Read The Company of Strangers Page 39


  ‘I thought you were walking into this with your eyes open,’ he said.

  ‘I was, but not with full information.’

  The wind buffeted them. His mac flapped open. Her hair streaked across her mouth and nose as if she were under the veil. He peeled her hair back, pushed his hand round the back of her neck and pulled her to his face. They kissed as they had done the night before. She pushed her hand into his jacket and up his shirted back. The dog reappeared, circled, snorted and tore off again.

  The ground rules laid out, they started their affair. In that first term, the longest they ever spent together was after Sunday dinner when Martha, who was bored by the Senior Common Room, had an early night and Louis, instead of passing round the port, cycled to Andrea’s flat and stayed there until 2.00 a.m.
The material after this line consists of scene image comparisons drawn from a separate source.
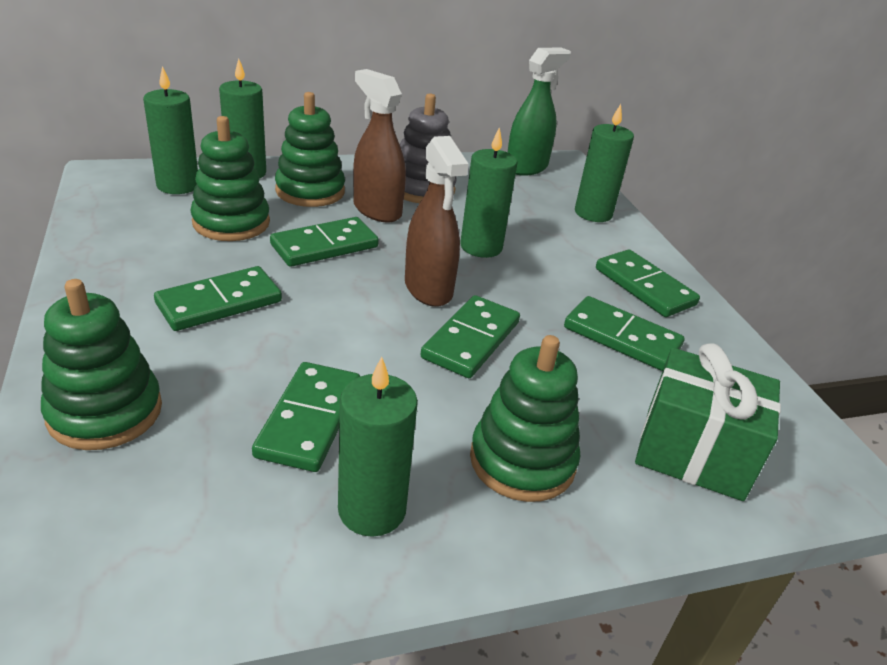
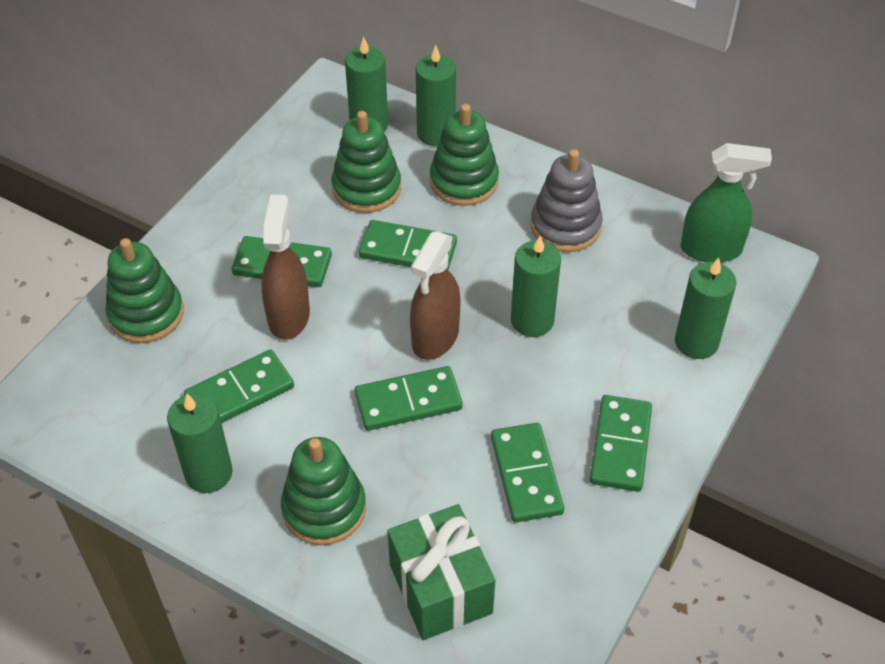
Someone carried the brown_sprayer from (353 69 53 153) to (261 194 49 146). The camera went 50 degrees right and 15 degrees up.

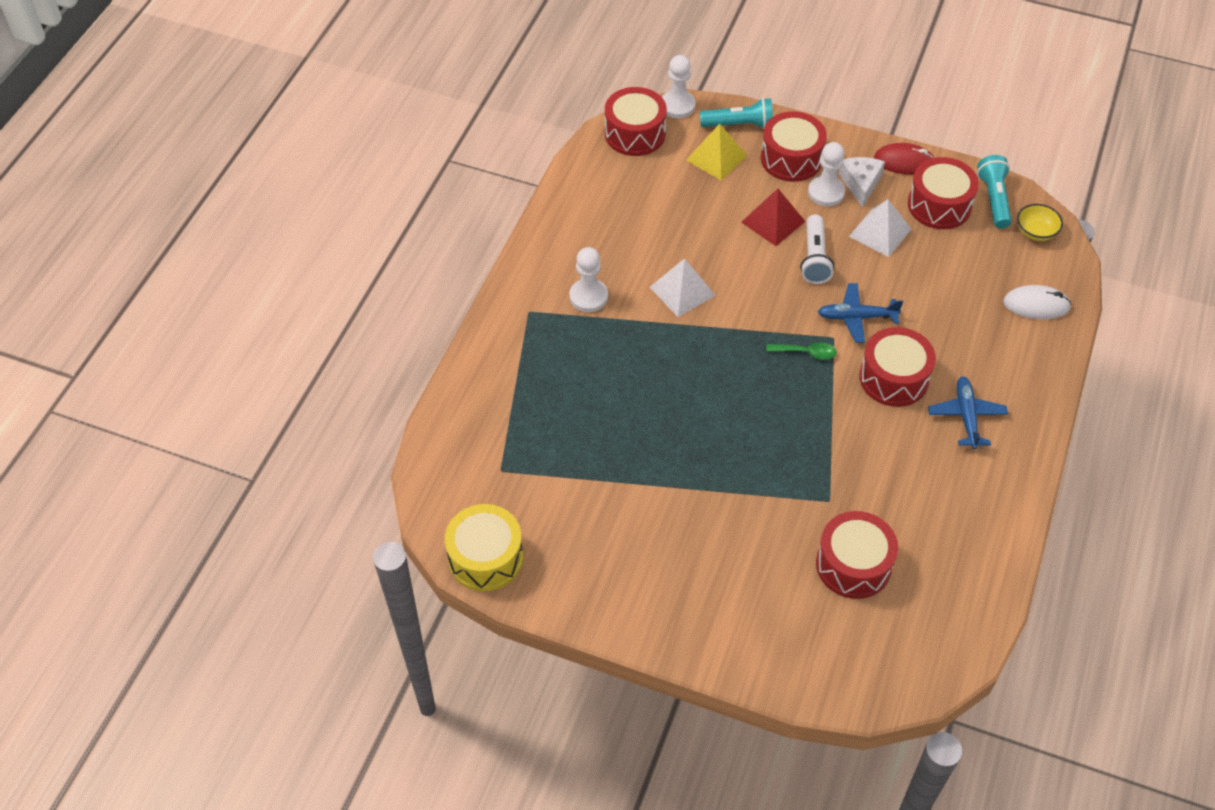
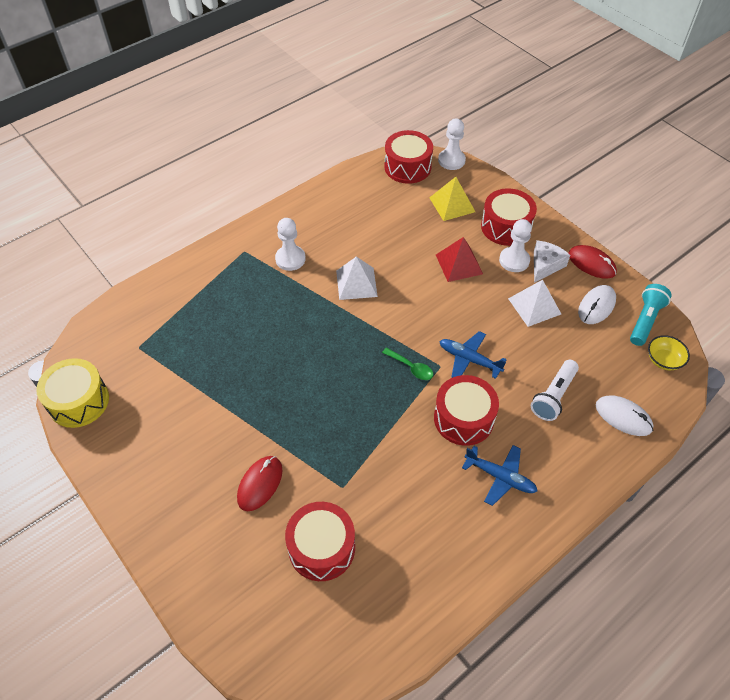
Someone took away the turquoise_pocket_torch at (700 98 73 31). Someone carried the snow-white_pocket_torch from (800 215 34 69) to (531 360 48 61). Someone swapped the scarlet_toy_drum at (908 157 71 72) for the snow-white_computer_mouse at (578 285 38 39). Someone rotated the royal_blue_aeroplane at (928 376 80 73) by 90 degrees clockwise. Someone put down the scarlet_computer_mouse at (237 456 46 56). The camera went 30 degrees right and 0 degrees up.

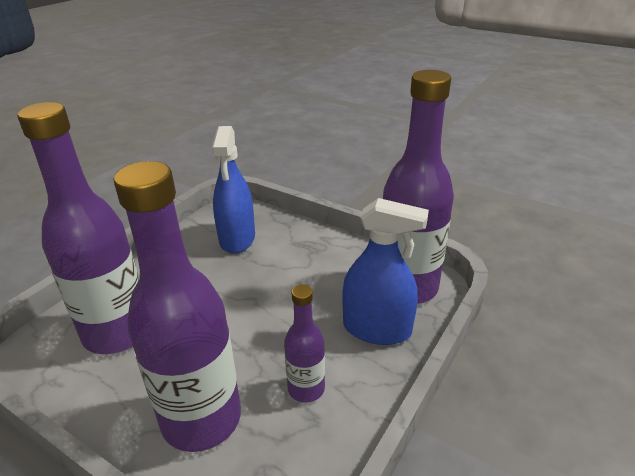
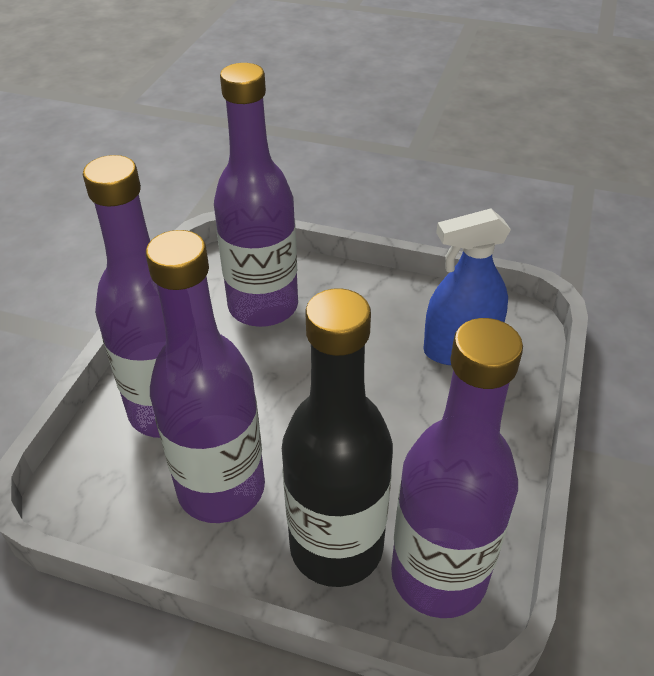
Someone scaled the violet_bottle at (284 284 41 119) by 2.02. Someone swapped the royal_blue_sprayer at (342 198 87 147) for the jet-black_bottle at (282 288 111 299). The camera went 75 degrees right and 10 degrees up.

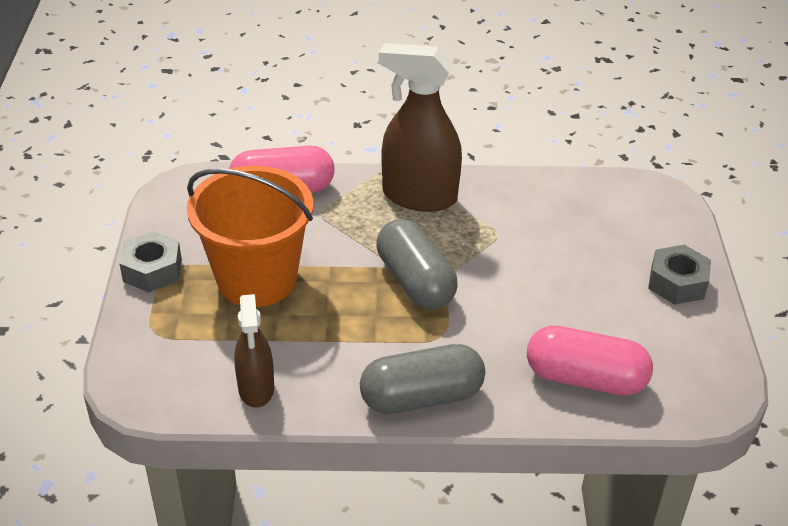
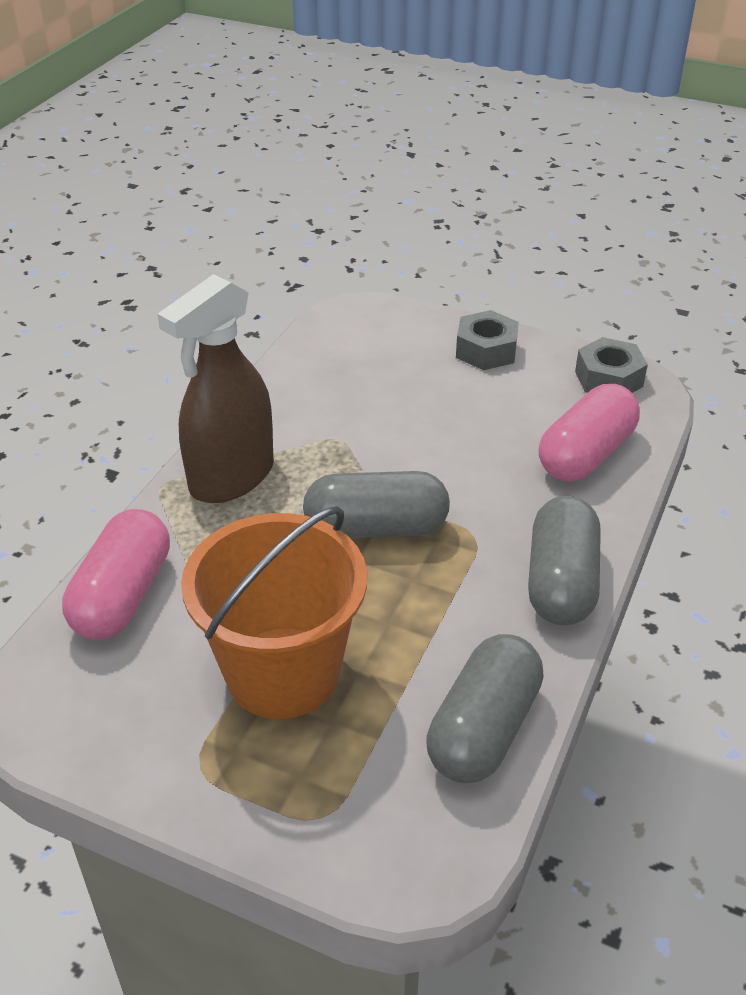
Someone carried the gray_hexagon_nut from (119 231 63 61) to (575 337 73 56). Someone swapped the brown_sprayer at (234 294 40 114) for the gray_capsule at (426 634 118 149). The camera went 65 degrees left and 0 degrees up.

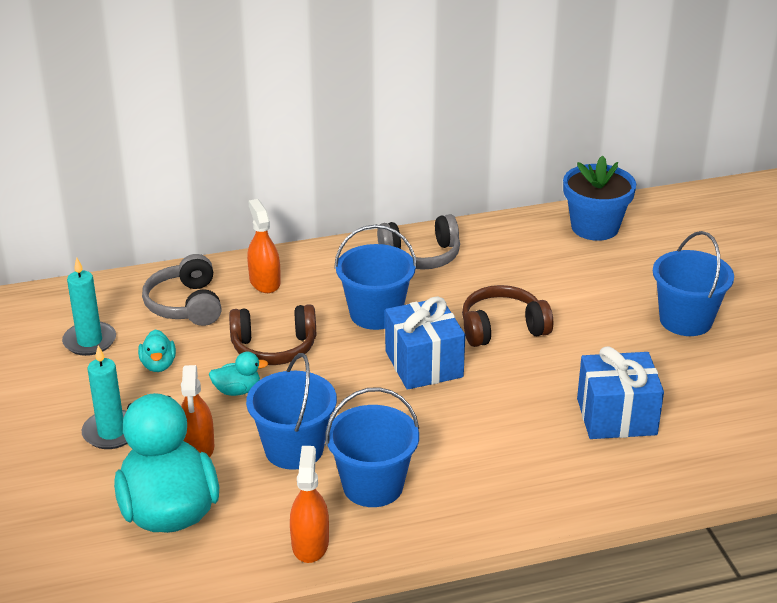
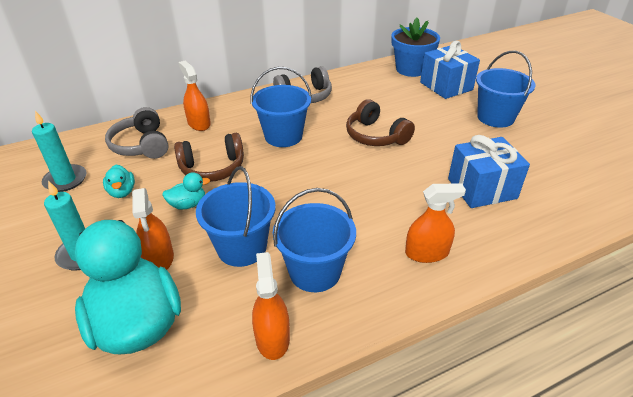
Someone carried the royal_blue_present from (385 296 80 94) to (420 41 60 58). Someone rotated the brown_over-ear_headphones at (462 285 91 62) by 105 degrees counterclockwise. Someone put down the orange-coloured_sprayer at (405 184 61 79). The camera went 10 degrees left and 5 degrees up.

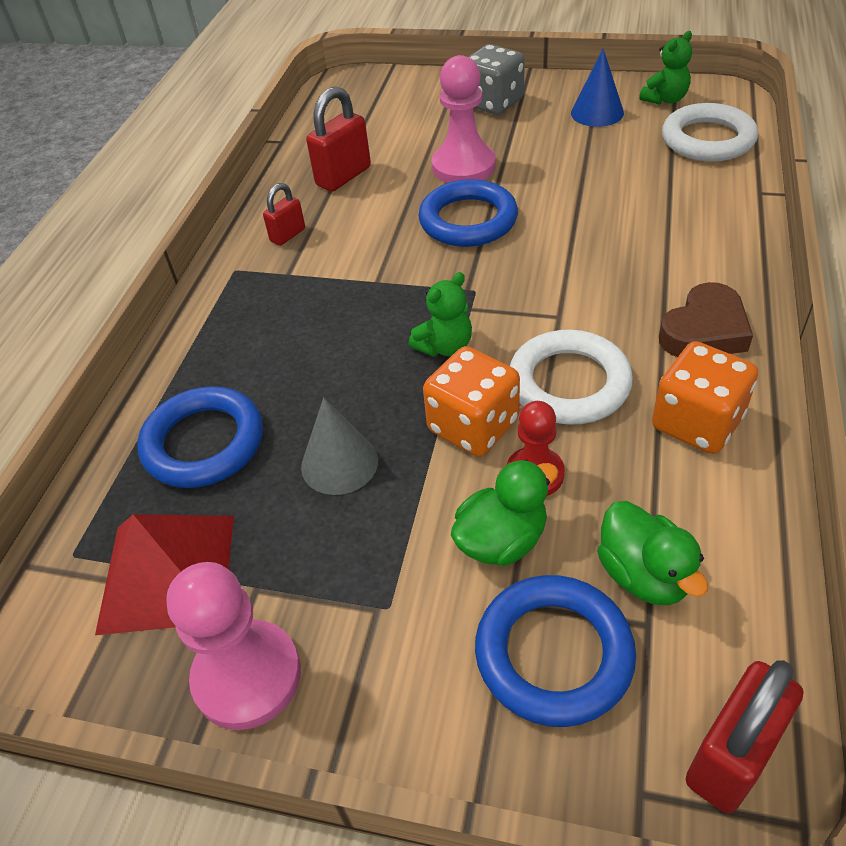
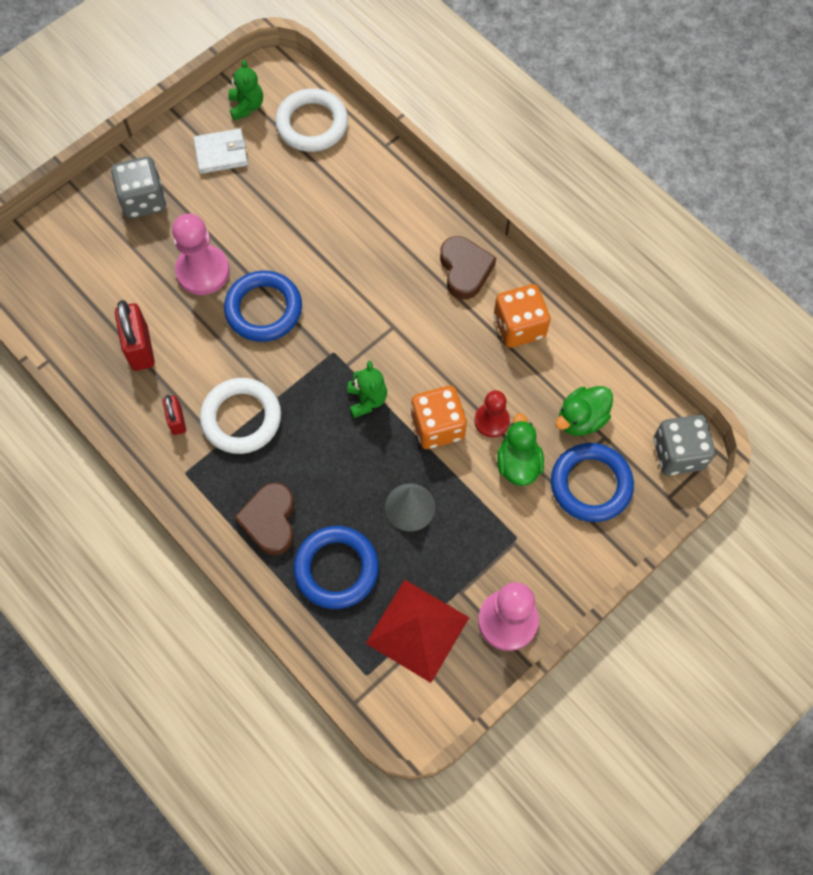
Someone carried the snow-white_hoop from (510 330 123 95) to (200 378 81 76). Someone swapped the royal_blue_solid_cone at (571 49 53 78) for the snow-white_card_wallet at (193 128 55 46). Someone rotated the emerald_rubber_duck at (597 501 111 105) by 135 degrees clockwise. Someone swapped the scarlet_padlock at (686 660 117 153) for the gray_dice at (653 415 62 61). Someone put down the brown_heart_shape at (234 482 60 73). The camera went 60 degrees left and 20 degrees up.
He also had a brass bed in his rooms in Trinity and they would occasionally take a tutorial in there. On spring afternoons they would go to his allotment, he was a gardener (those rough hands were from digging and planting), and she would read her paper to him while he worked and afterwards they’d lie down on the rough wooden floor of the shed amongst the forks and spades. Some evenings, if she became desperate, she would wait for him to walk the dog and join him on black, blustery nights. The dog would run off and they’d manage as best they could on a park bench, Louis looking around wildly as car headlights skirted the common.

  The next term, when it was too cold to sustain anything in the frost-hardened air, they would slip into the back of his car, which he took to parking down the street from his house. They would trap the dog lead in the door and she’d end up with her face pressed against the quarterlight of a window, her breath fogging the glass, the dog outside looking up at her, questioning.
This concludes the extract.